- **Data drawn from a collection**
::::::::::
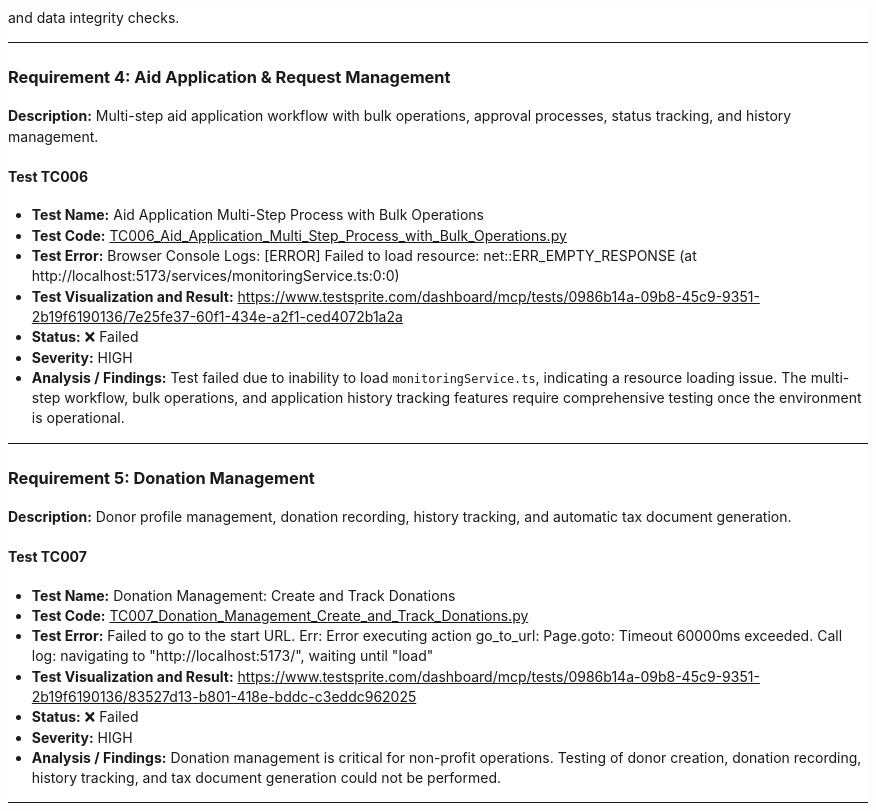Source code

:   and data integrity checks.

---

### Requirement 4: Aid Application & Request Management

**Description:** Multi-step aid application workflow with bulk operations,
approval processes, status tracking, and history management.

#### Test TC006

- **Test Name:** Aid Application Multi-Step Process with Bulk Operations
- **Test Code:**
  [TC006_Aid_Application_Multi_Step_Process_with_Bulk_Operations.py](./TC006_Aid_Application_Multi_Step_Process_with_Bulk_Operations.py)
- **Test Error:** Browser Console Logs: [ERROR] Failed to load resource:
  net::ERR_EMPTY_RESPONSE (at
  http://localhost:5173/services/monitoringService.ts:0:0)
- **Test Visualization and Result:**
  https://www.testsprite.com/dashboard/mcp/tests/0986b14a-09b8-45c9-9351-2b19f6190136/7e25fe37-60f1-434e-a2f1-ced4072b1a2a
- **Status:** ❌ Failed
- **Severity:** HIGH
- **Analysis / Findings:** Test failed due to inability to load
  `monitoringService.ts`, indicating a resource loading issue. The multi-step
  workflow, bulk operations, and application history tracking features require
  comprehensive testing once the environment is operational.

---

### Requirement 5: Donation Management

**Description:** Donor profile management, donation recording, history tracking,
and automatic tax document generation.

#### Test TC007

- **Test Name:** Donation Management: Create and Track Donations
- **Test Code:**
  [TC007_Donation_Management_Create_and_Track_Donations.py](./TC007_Donation_Management_Create_and_Track_Donations.py)
- **Test Error:** Failed to go to the start URL. Err: Error executing action
  go_to_url: Page.goto: Timeout 60000ms exceeded. Call log: navigating to
  "http://localhost:5173/", waiting until "load"
- **Test Visualization and Result:**
  https://www.testsprite.com/dashboard/mcp/tests/0986b14a-09b8-45c9-9351-2b19f6190136/83527d13-b801-418e-bddc-c3eddc962025
- **Status:** ❌ Failed
- **Severity:** HIGH
- **Analysis / Findings:** Donation management is critical for non-profit
  operations. Testing of donor creation, donation recording, history tracking,
  and tax document generation could not be performed.

---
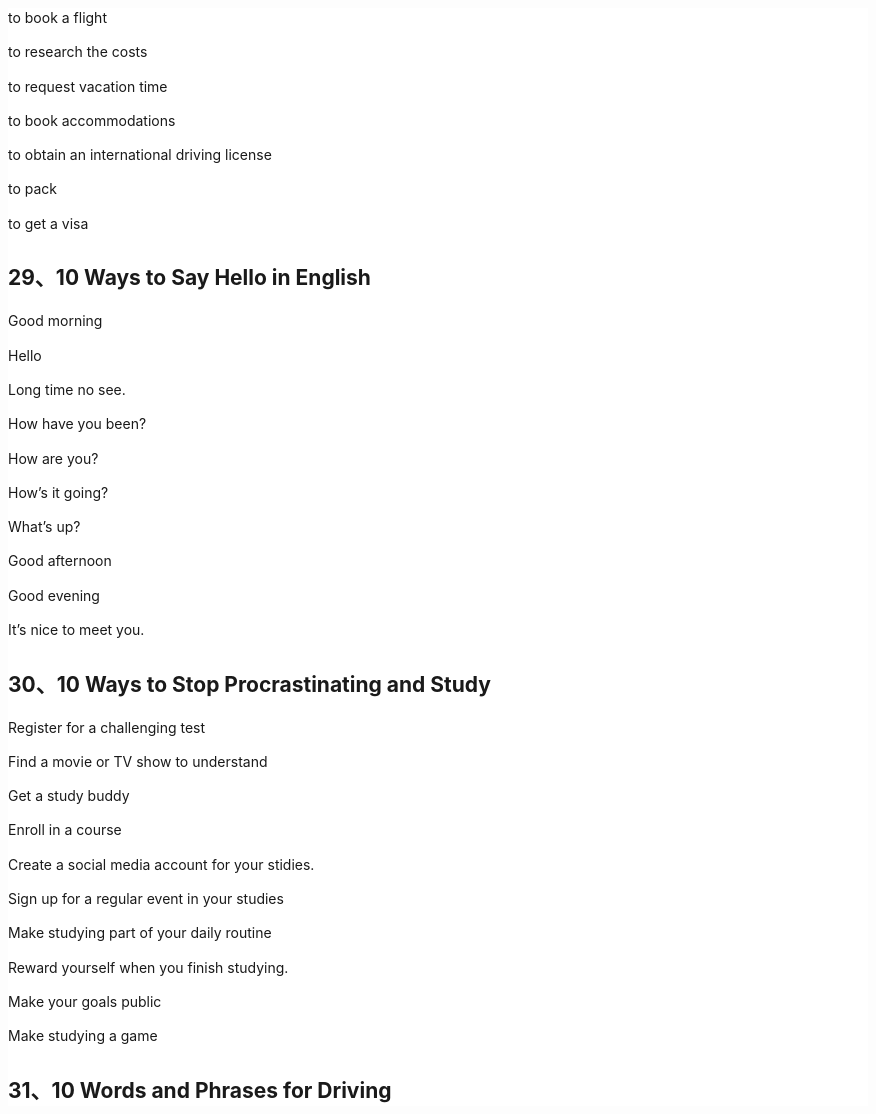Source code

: to book a flight

to research the costs

to request vacation time

to book accommodations

to obtain an international driving license

to pack

to get a visa



## 29、10 Ways to Say Hello in English

Good morning

Hello

Long time no see.

How have you been?

How are you?

How’s it going?

What’s up?

Good afternoon

Good evening

It’s nice to meet you.

 

## 30、10 Ways to Stop Procrastinating and Study

Register for a challenging test

Find a movie or TV show to understand

Get a study buddy

Enroll in a course

Create a social media account for your stidies.

Sign up for a regular event in your studies

Make studying part of your daily routine

Reward yourself when you finish studying.

Make your goals public

Make studying a game



## 31、10 Words and Phrases for Driving
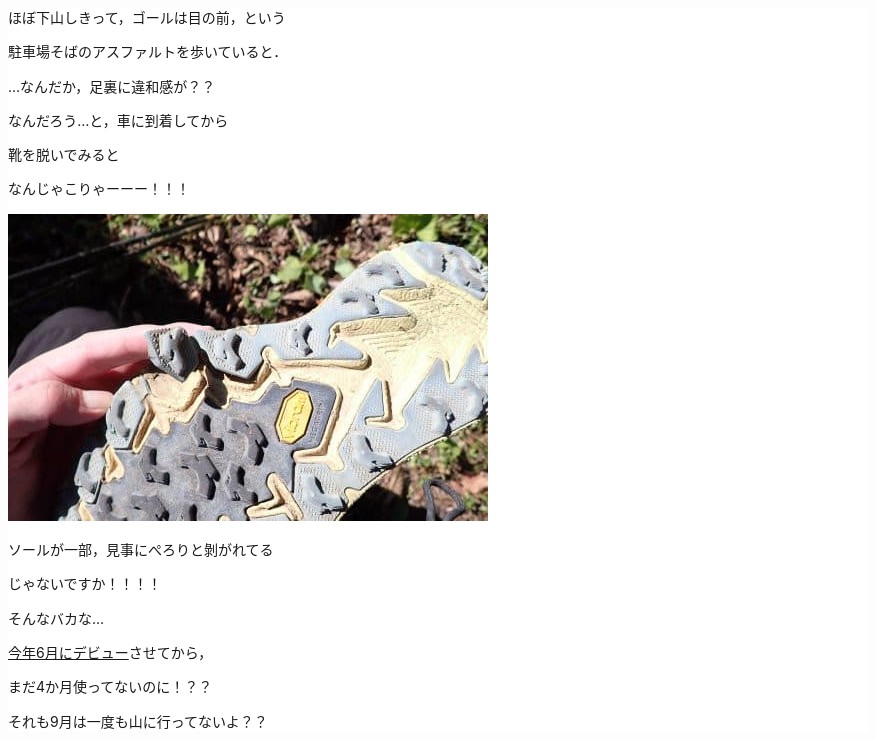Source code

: 
ほぼ下山しきって，ゴールは目の前，という


駐車場そばのアスファルトを歩いていると．


…なんだか，足裏に違和感が？？





なんだろう…と，車に到着してから


靴を脱いでみると





なんじゃこりゃーーー！！！




![a8719e90fb6235d476f5a4bb7a156b91.jpg](images/a8719e90fb6235d476f5a4bb7a156b91.jpg)







ソールが一部，見事にぺろりと剝がれてる


じゃないですか！！！！


そんなバカな…


[今年6月にデビュー](e8ed26550fe8244ab29595105f7fa0ea8.md)させてから，


まだ4か月使ってないのに！？？


それも9月は一度も山に行ってないよ？？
::::::::::
- **Work item**
Reproduce the source text of all the items above, substituting "Priority" for every occurrence of "Severity" and leaving everything else unchanged. Omit the pictures from your answer.

- **Written response**
Source code

:   and data integrity checks.

---

### Requirement 4: Aid Application & Request Management

**Description:** Multi-step aid application workflow with bulk operations,
approval processes, status tracking, and history management.

#### Test TC006

- **Test Name:** Aid Application Multi-Step Process with Bulk Operations
- **Test Code:**
  [TC006_Aid_Application_Multi_Step_Process_with_Bulk_Operations.py](./TC006_Aid_Application_Multi_Step_Process_with_Bulk_Operations.py)
- **Test Error:** Browser Console Logs: [ERROR] Failed to load resource:
  net::ERR_EMPTY_RESPONSE (at
  http://localhost:5173/services/monitoringService.ts:0:0)
- **Test Visualization and Result:**
  https://www.testsprite.com/dashboard/mcp/tests/0986b14a-09b8-45c9-9351-2b19f6190136/7e25fe37-60f1-434e-a2f1-ced4072b1a2a
- **Status:** ❌ Failed
- **Priority:** HIGH
- **Analysis / Findings:** Test failed due to inability to load
  `monitoringService.ts`, indicating a resource loading issue. The multi-step
  workflow, bulk operations, and application history tracking features require
  comprehensive testing once the environment is operational.

---

### Requirement 5: Donation Management

**Description:** Donor profile management, donation recording, history tracking,
and automatic tax document generation.

#### Test TC007

- **Test Name:** Donation Management: Create and Track Donations
- **Test Code:**
  [TC007_Donation_Management_Create_and_Track_Donations.py](./TC007_Donation_Management_Create_and_Track_Donations.py)
- **Test Error:** Failed to go to the start URL. Err: Error executing action
  go_to_url: Page.goto: Timeout 60000ms exceeded. Call log: navigating to
  "http://localhost:5173/", waiting until "load"
- **Test Visualization and Result:**
  https://www.testsprite.com/dashboard/mcp/tests/0986b14a-09b8-45c9-9351-2b19f6190136/83527d13-b801-418e-bddc-c3eddc962025
- **Status:** ❌ Failed
- **Priority:** HIGH
- **Analysis / Findings:** Donation management is critical for non-profit
  operations. Testing of donor creation, donation recording, history tracking,
  and tax document generation could not be performed.

---
Source code

: to book a flight

to research the costs

to request vacation time

to book accommodations

to obtain an international driving license

to pack

to get a visa



## 29、10 Ways to Say Hello in English

Good morning

Hello

Long time no see.

How have you been?

How are you?

How’s it going?

What’s up?

Good afternoon

Good evening

It’s nice to meet you.

 

## 30、10 Ways to Stop Procrastinating and Study

Register for a challenging test

Find a movie or TV show to understand

Get a study buddy

Enroll in a course

Create a social media account for your stidies.

Sign up for a regular event in your studies

Make studying part of your daily routine

Reward yourself when you finish studying.

Make your goals public

Make studying a game



## 31、10 Words and Phrases for Driving
Source code

: 
ほぼ下山しきって，ゴールは目の前，という


駐車場そばのアスファルトを歩いていると．


…なんだか，足裏に違和感が？？





なんだろう…と，車に到着してから


靴を脱いでみると





なんじゃこりゃーーー！！！




![a8719e90fb6235d476f5a4bb7a156b91.jpg](images/a8719e90fb6235d476f5a4bb7a156b91.jpg)







ソールが一部，見事にぺろりと剝がれてる


じゃないですか！！！！


そんなバカな…


[今年6月にデビュー](e8ed26550fe8244ab29595105f7fa0ea8.md)させてから，


まだ4か月使ってないのに！？？


それも9月は一度も山に行ってないよ？？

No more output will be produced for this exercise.